[Dataset entries]
BEGIN

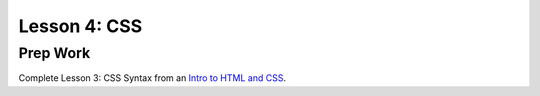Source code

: Lesson 4: CSS
-------------

Prep Work
=========

Complete Lesson 3: CSS Syntax from an `Intro to HTML and CSS <https://www.udacity.com/course/intro-to-html-and-css--ud001/>`_.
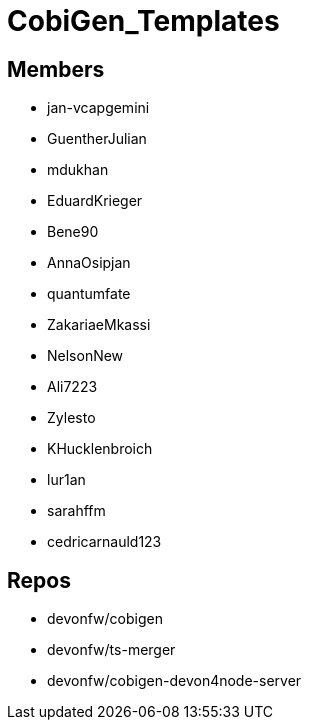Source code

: = CobiGen_Templates

== Members
* jan-vcapgemini
* GuentherJulian
* mdukhan
* EduardKrieger
* Bene90
* AnnaOsipjan 
* quantumfate
* ZakariaeMkassi
* NelsonNew
* Ali7223
* Zylesto
* KHucklenbroich
* lur1an
* sarahffm
* cedricarnauld123

== Repos
* devonfw/cobigen
* devonfw/ts-merger
* devonfw/cobigen-devon4node-server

END

• _Aim of the exercise_
Exactly as written above, print every line of the data but not its pictures.

• _Answer to this exercise_
Source code

: Lesson 4: CSS
-------------

Prep Work
=========

Complete Lesson 3: CSS Syntax from an `Intro to HTML and CSS <https://www.udacity.com/course/intro-to-html-and-css--ud001/>`_.
Source code

: = CobiGen_Templates

== Members
* jan-vcapgemini
* GuentherJulian
* mdukhan
* EduardKrieger
* Bene90
* AnnaOsipjan 
* quantumfate
* ZakariaeMkassi
* NelsonNew
* Ali7223
* Zylesto
* KHucklenbroich
* lur1an
* sarahffm
* cedricarnauld123

== Repos
* devonfw/cobigen
* devonfw/ts-merger
* devonfw/cobigen-devon4node-server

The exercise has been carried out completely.